_Supplied records:_
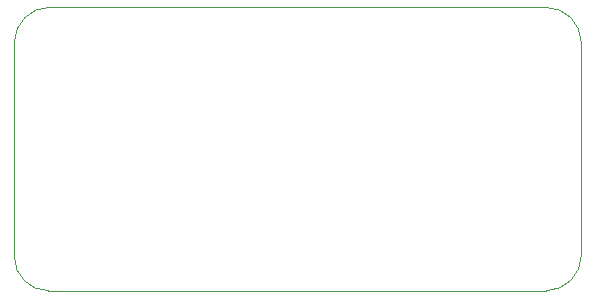
<source format=gbr>
G04*
G04 #@! TF.GenerationSoftware,Altium Limited,Altium Designer,23.0.1 (38)*
G04*
G04 Layer_Color=0*
%FSLAX25Y25*%
%MOIN*%
G70*
G04*
G04 #@! TF.SameCoordinates,C317ACD7-2F99-4A28-9CC3-B5CC64B43C24*
G04*
G04*
G04 #@! TF.FilePolarity,Positive*
G04*
G01*
G75*
%ADD47C,0.00100*%
D47*
X297709Y364058D02*
G02*
X286336Y375432I0J11373D01*
G01*
Y446735D01*
D02*
G02*
X298147Y458546I11811J-0D01*
G01*
X463501Y458546D01*
D02*
G02*
X475312Y446735I-0J-11811D01*
G01*
X475312Y375869D01*
D02*
G02*
X463501Y364058I-11811J-0D01*
G01*
X297709Y364058D01*
M02*

</source>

_What to work on:_ A verbatim copy of the listing above, starting from the line with "X463501Y458546D01*" and running to its last line, is the only output needed.

_Task solution:_
X463501Y458546D01*
D02*
G02*
X475312Y446735I-0J-11811D01*
G01*
X475312Y375869D01*
D02*
G02*
X463501Y364058I-11811J-0D01*
G01*
X297709Y364058D01*
M02*

</source>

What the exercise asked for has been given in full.